### [Instruction 1]
From the YugabyteDB 2.2 announcement, extract the part that opens with the words containing "YugabyteDB 2.2 Generally" and closes with "single SQL database).". Copy it without changes.
### [Instruction 2]
According to the YugabyteDB 2.2 announcement, what were the two kinds of backups YugabyteDB offered before this release?
### [Instruction 3]
Decide whether each statement agrees with the YugabyteDB 2.2 announcement. For each, answer yes or no and quote the deciding words.
(a) YugabyteDB is described as completely open source.
(b) Full backups are described as inexpensive in resource consumption.
(c) The enhanced snapshot-based backups are available only for YSQL.

[Opening Source extract section]

The Distributed SQL Blog

Thoughts on distributed databases, open source and cloud native

Announcing YugabyteDB 2.2 – Distributed SQL Made Easy

We are excited to announce the general availability of YugabyteDB 2.2! The highlight of this release is that YugabyteDB now supports fully-transactional distributed backups thus making mission-critical distributed SQL deployments operationally simple, even for the most demanding enterprise environments. This release also includes critical new features such as online index builds, colocated tables, and deferred constraints. The end result is that YugabyteDB continues to make distributed SQL easy. For those of you who are new to distributed SQL, YugabyteDB is a Google Spanner-inspired, cloud native distributed SQL database that is 100% open source. It puts a premium on high performance, data resilience, and geographic distribution while ensuring PostgreSQL wire compatibility.

In this post, we’ll share what’s new in 2.2, and a preview of upcoming features currently in beta.

Summary of New YugabyteDB 2.2 Features

Here’s a summary of the new generally available and beta features in our latest release. All features are described in detail later in this post.

Generally available in release 2.2:

In beta in release 2.2:

Also new and noteworthy since our last release:

YugabyteDB 2.2 Generally Available Features in Detail

Transactional Distributed Backups

Prior to this release, YugabyteDB backups came in two flavors: snapshot-based distributed backups that handled single-row transactions and full backups that backed up all committed data of a database. This meant the only way to handle backups with multi-row transactions (even the ones used internally for secondary indexes) was to use full backups. However, full backups are expensive from a resource consumption standpoint and also time intensive for large data sets. The snapshot-based distributed backup approach has now been enhanced to handle multi-row transactions. And this feature is available for both YCQL (in the context of a single table and its associated indexes) as well as YSQL (in the context of all tables and relations in a single SQL database).

[Closing Source extract section]
[Opening Material supplied section]

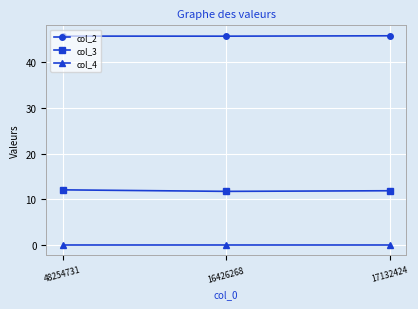

What is the label of the 2nd point from the left?

16426268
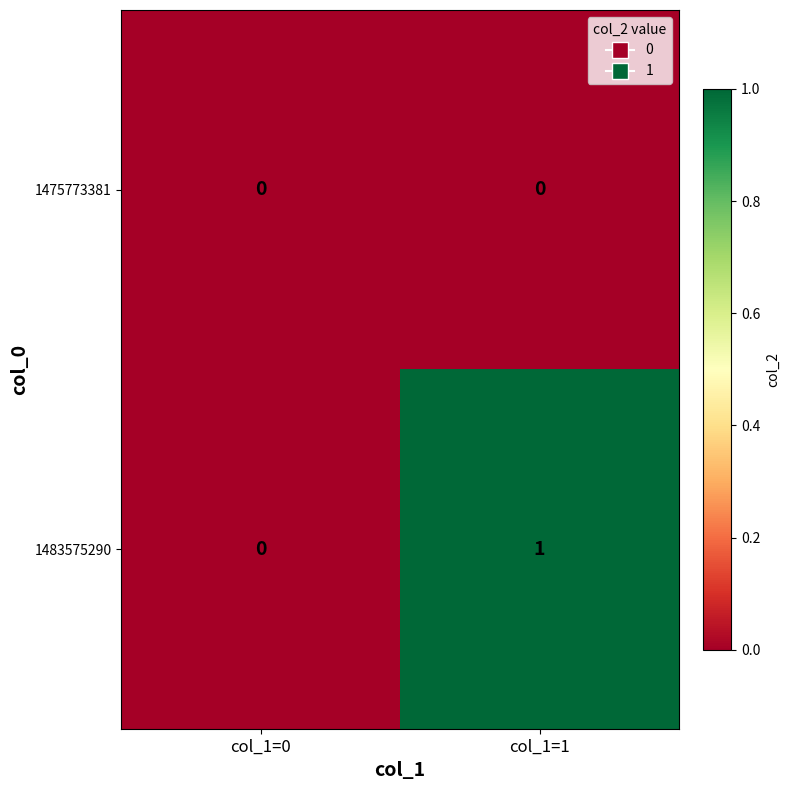

Rank the series by their average value, from highest to lowest.

1483575290, 1475773381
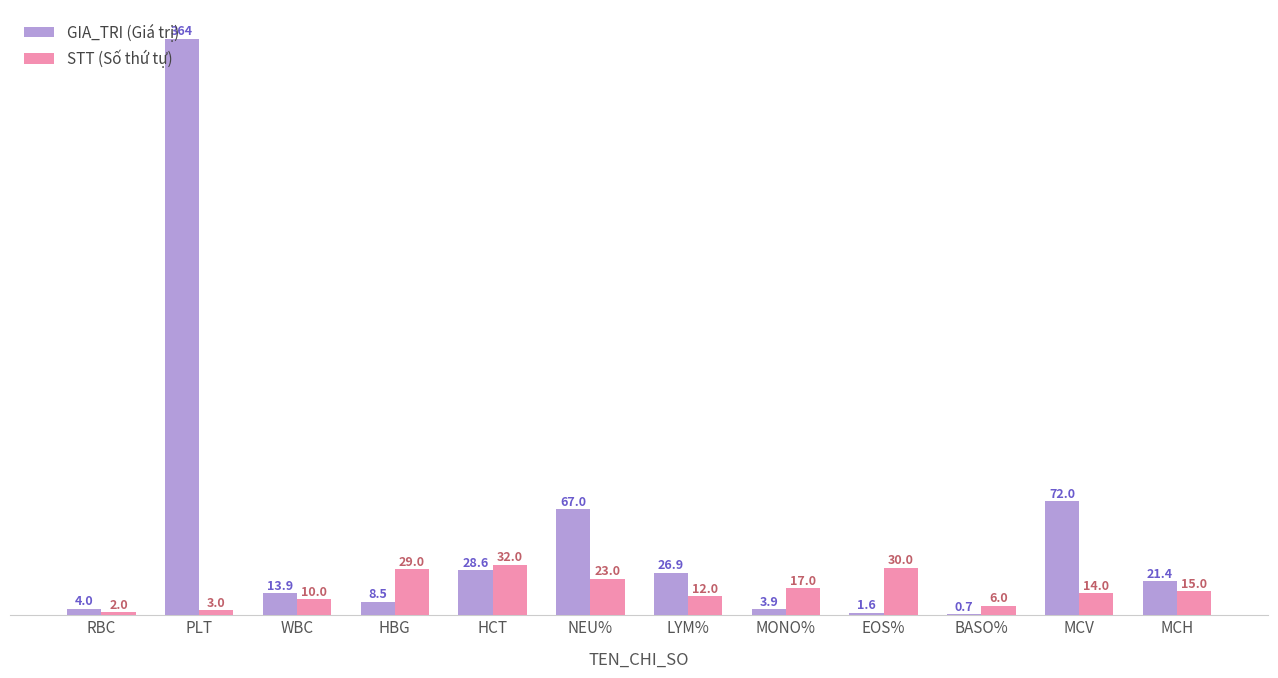

What is the average value of the GIA_TRI (Giá trị) series?

51.0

[Closing Material supplied section]

### [Problem solution 1]
YugabyteDB 2.2 Generally Available Features in Detail

Transactional Distributed Backups

Prior to this release, YugabyteDB backups came in two flavors: snapshot-based distributed backups that handled single-row transactions and full backups that backed up all committed data of a database. This meant the only way to handle backups with multi-row transactions (even the ones used internally for secondary indexes) was to use full backups. However, full backups are expensive from a resource consumption standpoint and also time intensive for large data sets. The snapshot-based distributed backup approach has now been enhanced to handle multi-row transactions. And this feature is available for both YCQL (in the context of a single table and its associated indexes) as well as YSQL (in the context of all tables and relations in a single SQL database).

### [Problem solution 2]
Snapshot-based distributed backups that handled single-row transactions, and full backups that backed up all committed data of a database.

### [Problem solution 3]
(a) Yes: "cloud native distributed SQL database that is 100% open source"
(b) No: "full backups are expensive from a resource consumption standpoint"
(c) No: "this feature is available for both YCQL (in the context of a single table and its associated indexes) as well as YSQL"